= Missile Boat (wargame) =

Board wargame published in 1974

Missile Boat, subtitled "Tactical Combat On, Over and Beneath the Sea 1964-1984", is a board game published by Rand Game Associates (RGA) in 1974 that simulates naval combat using ships and weaponry from the mid-1960s to the mid-1980s.

==Description==
Missile Boat is a board wargame of tactical naval combat for two players in which each player controls from one to three ships. The rules cover naval capabilities and weaponry of the time, including electronics, missiles, wire torpedoes, aircraft support and submarines.

Depending on the scenario chosen, players each control between one and three ships. Ships and weaponry are historically accurate for scenarios set in the 1960s and early 1970s; capabilities, technology and weaponry for the scenarios set in the future — the late 1970s and early 1980s — are projected.

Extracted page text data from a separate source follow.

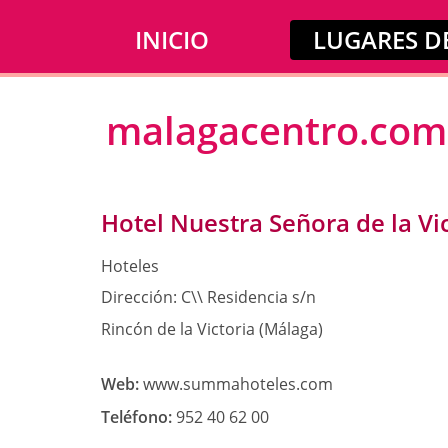
INICIO
LUGARES DE
malagacentro.com
Hotel Nuestra Señora de la Vi
Hoteles
Dirección:
C\\ Residencia s/n
Rincón de la Victoria (Málaga)
Web:
www.summahoteles.com
Teléfono:
952 40 62 00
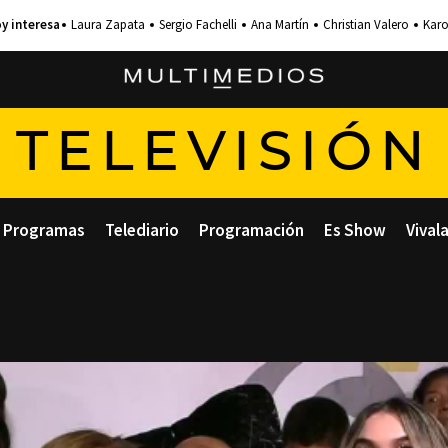
Laura Zapata
Sergio Fachelli
Ana Martín
Christian Valero
Karo
TELEVISIÓN
Programas
Telediario
Programación
Es Show
Vival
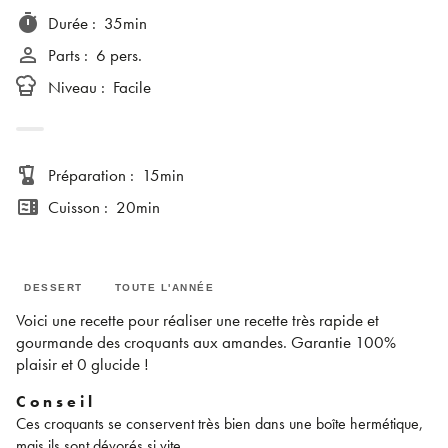
timer
Durée
:
35min
person_outline
Parts
:
6 pers.
Niveau
:
Facile
blender
Préparation
:
15min
microwave
Cuisson
:
20min
DESSERT
TOUTE L'ANNÉE
Voici une recette pour réaliser une recette très rapide et
gourmande des croquants aux amandes. Garantie 100%
plaisir et 0 glucide !
C o n s e i l
Ces croquants se conservent très bien dans une boîte hermétique,
mais ils sont dévorés si vite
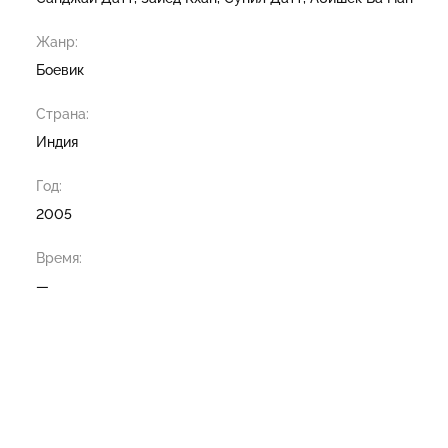
Жанр:
Боевик
Страна:
Индия
Год:
2005
Время:
—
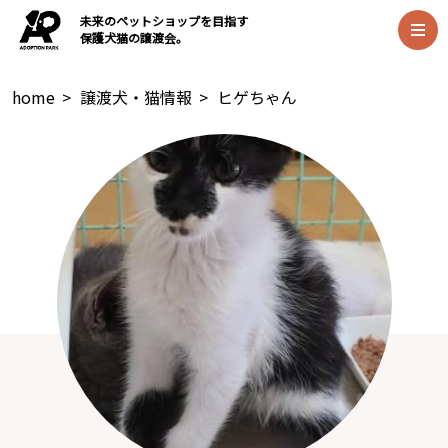
未来のペットショップを目指す
保護犬猫の譲渡会。
home
>
譲渡犬・猫情報
>
ヒゲちゃん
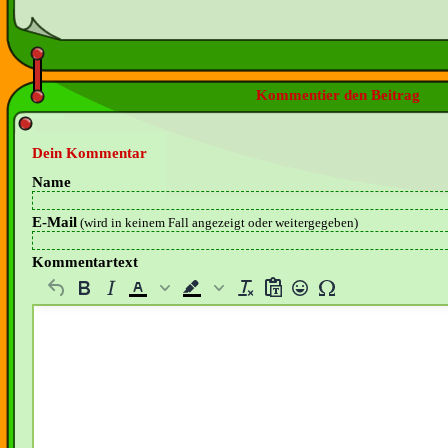
Kommentier den Beitrag
Dein Kommentar
Name
E-Mail
(wird in keinem Fall angezeigt oder weitergegeben)
Kommentartext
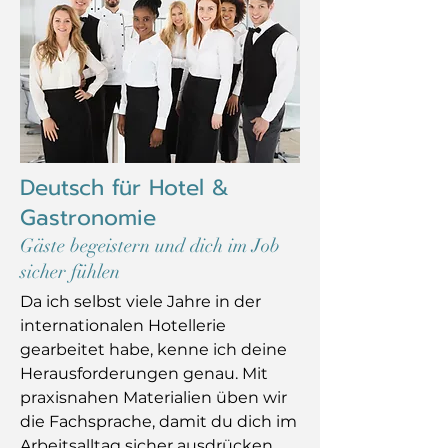
Deutsch für Hotel &
Gastronomie
Gäste begeistern und dich im Job
sicher fühlen
Da ich selbst viele Jahre in der
internationalen Hotellerie
gearbeitet habe, kenne ich deine
Herausforderungen genau. Mit
praxisnahen Materialien üben wir
die Fachsprache, damit du dich im
Arbeitsalltag sicher ausdrücken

The original game required use of a Turn Recorder (a turn record track for up to 30 turns) and TAC Cards (6 white cards and 6 red cards numbered from 1–6) that were not sold with the game. In order to play the game without these, players have to devise replacements for both.

==Publication history==
In 1974, rather than selling individual games in stores or via mail-order, RGA decided to sell a series of wargames via subscription. Players who subscribed to the series titled "Command Series, Volume I" received the first game packaged in a cardstock double LP folio as well as a large box with enough room to store the entire series of nine games. A "Universal Command Series Package" was also sent to subscribers that contained a Universal Turn Recorder, TAC Cards, and a six-sided die. Subsequent folio games then arrived every six weeks. Lee vs. Meade was the first game in this subscription series, and other games included Cambrai, 1917: The First Blitzkrieg, Invasion: Sicily – Alexander vs Kesselring, Napoleon's Last Campaigns, The War of the Worlds II, and Missile Boat. The latter was designed by David Isby, with artwork by Al Zygier.

==Reception==
In a 1976 poll conducted by Simulations Publications Inc. (SPI) to determine the most popular board wargames in North America, Missile Boat placed a dismal 159th out of 202 games.

In his 1977 book The Comprehensive Guide to Board Wargaming, Nick Palmer noted that random luck rather than tactics played too high a role in the game, saying, "the game is interesting as a simulation, but weak on skill; in particular, there is a silly version of a combat matrix in which [...] the interaction with one's opponent's choice is random, so one choice is as good as another." Palmer concluded that this game was "Mainly suitable for players with a special interest in current naval combat."

Thirty years after its publication, Joe Scoleri wrote in Issue 17 of Simulacrum that this was "A lot of game in a small package." He noted the simplicity of the game system, commenting, "Low rules density and straightforward mechanics promise a fast and fun game." But he also warned that these individual games did not come with the "Universal Command Series Package" that had been sent to subscribers of the "Command Series, Volume I", and in order to play this game, players would have to construct a Turn Recorder and TAC Cards.